OPINION
By PHILLIPS, PJ.Plaintiff is the owner in fee simple, and, by a series of assignments, defendants on May 25, 1945, became the assignees of leases to nine oil and gas producing wells on two parcels of land, of which defendants are now in possession, situated in Monroe county, Ohio, containing 51 and 80 acres respectively, which plaintiff’s predecessors in title leased originally on April 22, 1905, and June 29, 1905, and on which lands since those dates gas and oil wells situated thereon have been in continuous operation.
The original three year lease provided, among other things, that during that period of time, and as long thereafter as oil and gas was produced, lessees, their heirs and assigns, should deliver to lessors, their heirs and assigns, in pipe lines one eighth of all oil produced thereon, and pay the owners $200.00 per annum for each gas well from which gas was *322marketed; and that lessees were to have sufficient fuel gas to operate such leases, and lessors sufficient gas for domestic purposes.
Plaintiff sued defendants in the court of common pleas for $2400.00, the alleged amount due at $200.00 per annum for gas produced on four wells for the three years since they acquired such leases; and by supplemental petition sought a judgment for an additional $800.00 gas rental allegedly due for another year.
The jury returned a verdict for the defendants, upon which the trial judge subsequently duly entered judgment. Plaintiff appealed from that judgment to this court on questions of law.
The owners of the land never received, and never made claim for, any compensation for gas produced by any well during the existence of such lease, although they were in possession of all facts relative to the operation of the wells during the •existence of such lease that the operators thereof possessed.
There is evidence, properly admitted, that during the time ■defendants operated the wells, which were the subject of litigation in the trial court, which is the only time in which we are interested in this appeal, that for a period of many years such wells could be, and now are being, operated on a financially successful basis as oil wells only by shackling them with other wells, all totaling forty-eight wells, which is, and was, the common practice in Monroe County, and which practice was used by their assignors; that the gas they produced, none of which was marketed, was commingled in a common line with gas from other wells owned and operated by defendants, which is used for the operation of all such wells, including plaintiff’s, and for heating and lighting buildings, other than those of the plaintiff situated on the leased lands; that defendants’ wells other than those which were the subject of litigation in the trial court produced as much or more gas as such wells did.

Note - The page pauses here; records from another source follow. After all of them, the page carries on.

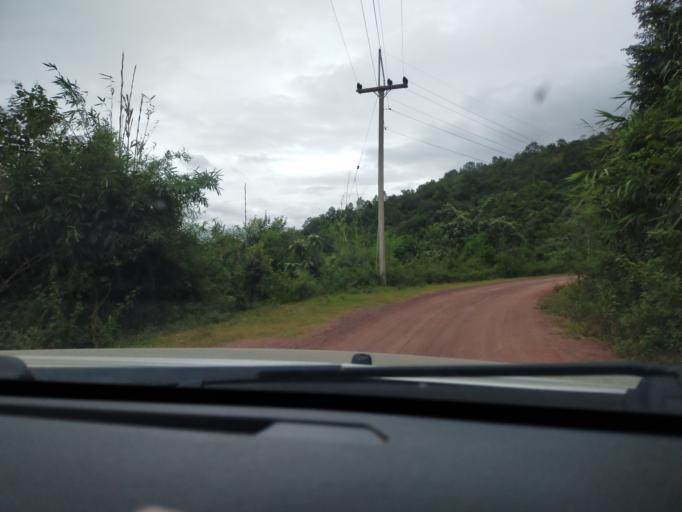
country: TH
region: Nan
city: Chaloem Phra Kiat
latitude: 19.7680
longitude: 101.3487
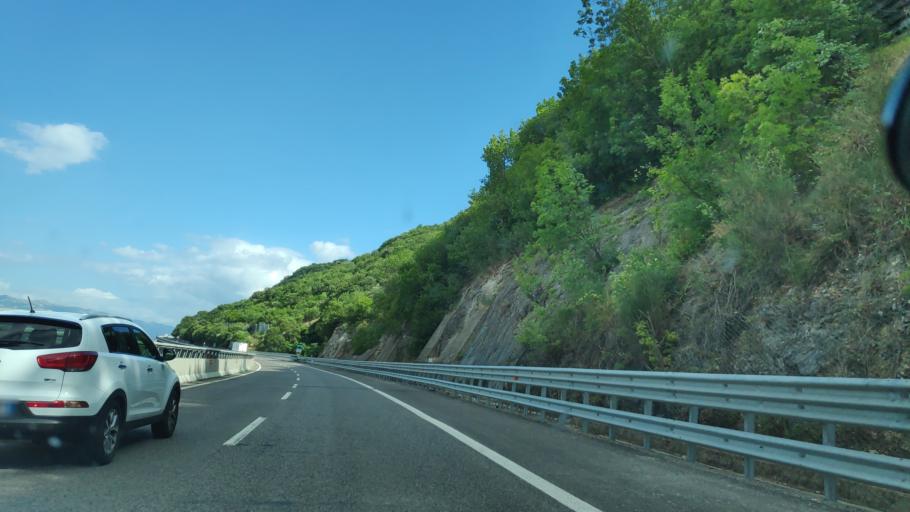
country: IT
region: Campania
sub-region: Provincia di Salerno
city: Sicignano degli Alburni
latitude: 40.5931
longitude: 15.3245
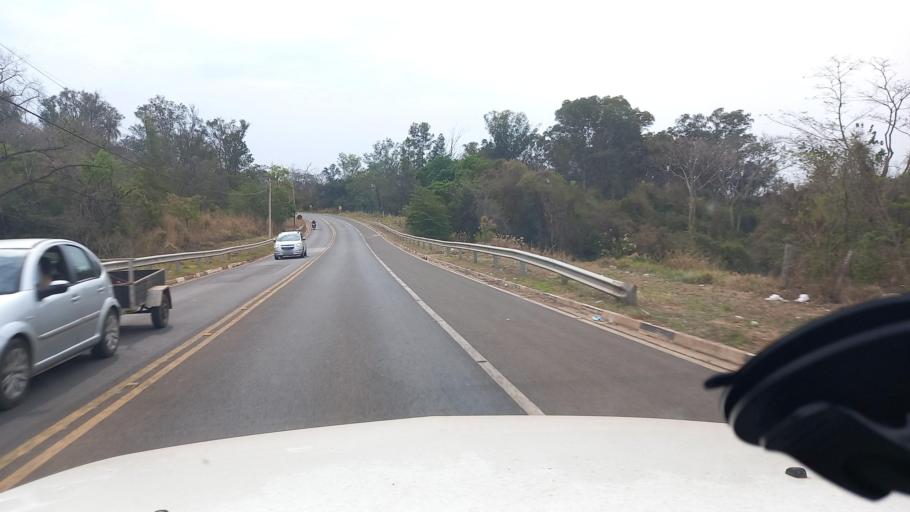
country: BR
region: Sao Paulo
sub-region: Moji-Guacu
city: Mogi-Gaucu
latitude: -22.3754
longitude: -46.9646
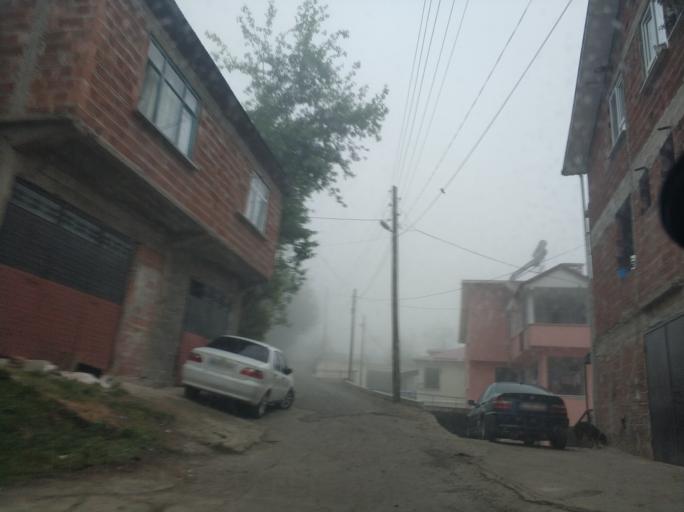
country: TR
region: Giresun
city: Nefsipiraziz
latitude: 40.8866
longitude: 38.0793
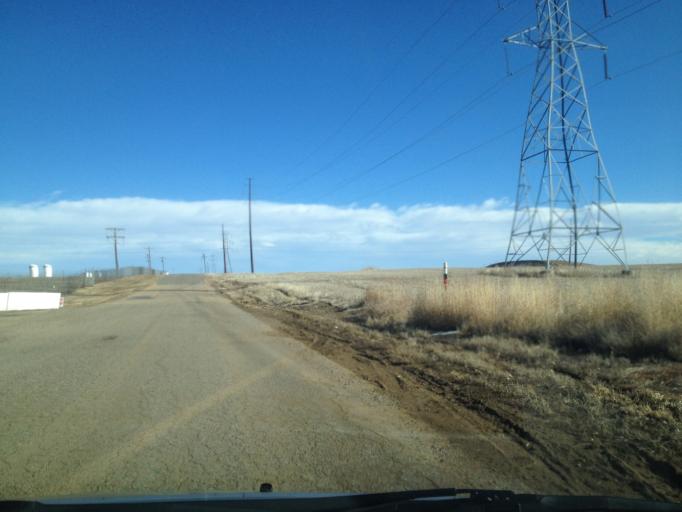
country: US
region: Colorado
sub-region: Weld County
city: Dacono
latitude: 40.0584
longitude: -104.9744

On the question of custom this court in the case of Weisant v. Follett, 17 Oh Ap 371, said:—
“When the term of a lease was to continue ‘as long as oil may be found in paying quantities,’ and the shackling of a large number of wells together, located on different leaseholds, operated by a single power plant, was in general use in the vicinity at the time of the making of the lease, it may toe presumed that the parties contemplated such use and test, and their rights may be so determined.”
*323In that case, speaking for the court, Judge Roberts said: “The plaintiff lived upon the leased land and saw the lessee and the succeeding owners install and continue in operation this method of pumping, without complaint,” as did the appellant in this appeal until he sued defendants in the court of common pleas.
This court followed the reasoning of Judge Roberts in the unreported Monroe County case of Woodsfield Building and Loan Company, a corporation, appellant, v. George M. Thornberry, William H. Pickens, O. Lucas, and Alonzo Bartenschlag.
It is the duty of counsel for plaintiff to direct the attention of this court by oral argument, or brief, to the specific evidence they claim was admitted to defendants’ prejudice. However, in this case we have read the reasonably lengthy bill of exceptions, and carefully noted all objections made “by counsel for plaintiff,” and we find no error prejudicial to plaintiff, as he urges, in the admission of evidence of custom and common practice in the operation of oil and gas wells in Monroe County.
In his second assigned ground of error plaintiff contends that the trial judge erred to his prejudice in refusing to charge the jury in writing before argument that:—
“2. A ‘custom’ as applied to usage which is embodied in a contract is something which has the force and effect of law by usage and consent of the people, and it must be uniform and universal within its sphere of action and so ancient that the memory of man runneth not to the contrary. (Swan v. Churchill, 155 Ill. App. 505.)
“3. You are instructed that loose, variable custom or discretionary practice does not rise to the dignity of a ‘custom’ so as to control interests of parties to a contract if usage leaves some material element to right of exercising options or decisions of one of the parties. (Martin v. State Highway Board, 180 S. E. 614, 616; 50 Ga. App. 856; King v. Shelton, 252 S. W. 194, 195.)”
Without further word under the evidence in this case, which has been read and studied carefully, we conclude that the trial judge did not err to plaintiff’s prejudice in refusing to so charge the jury.
The judgment of the court of common pleas is affirmed.
NICHOLS, J, BUCKLEY, J, concurs in judgment.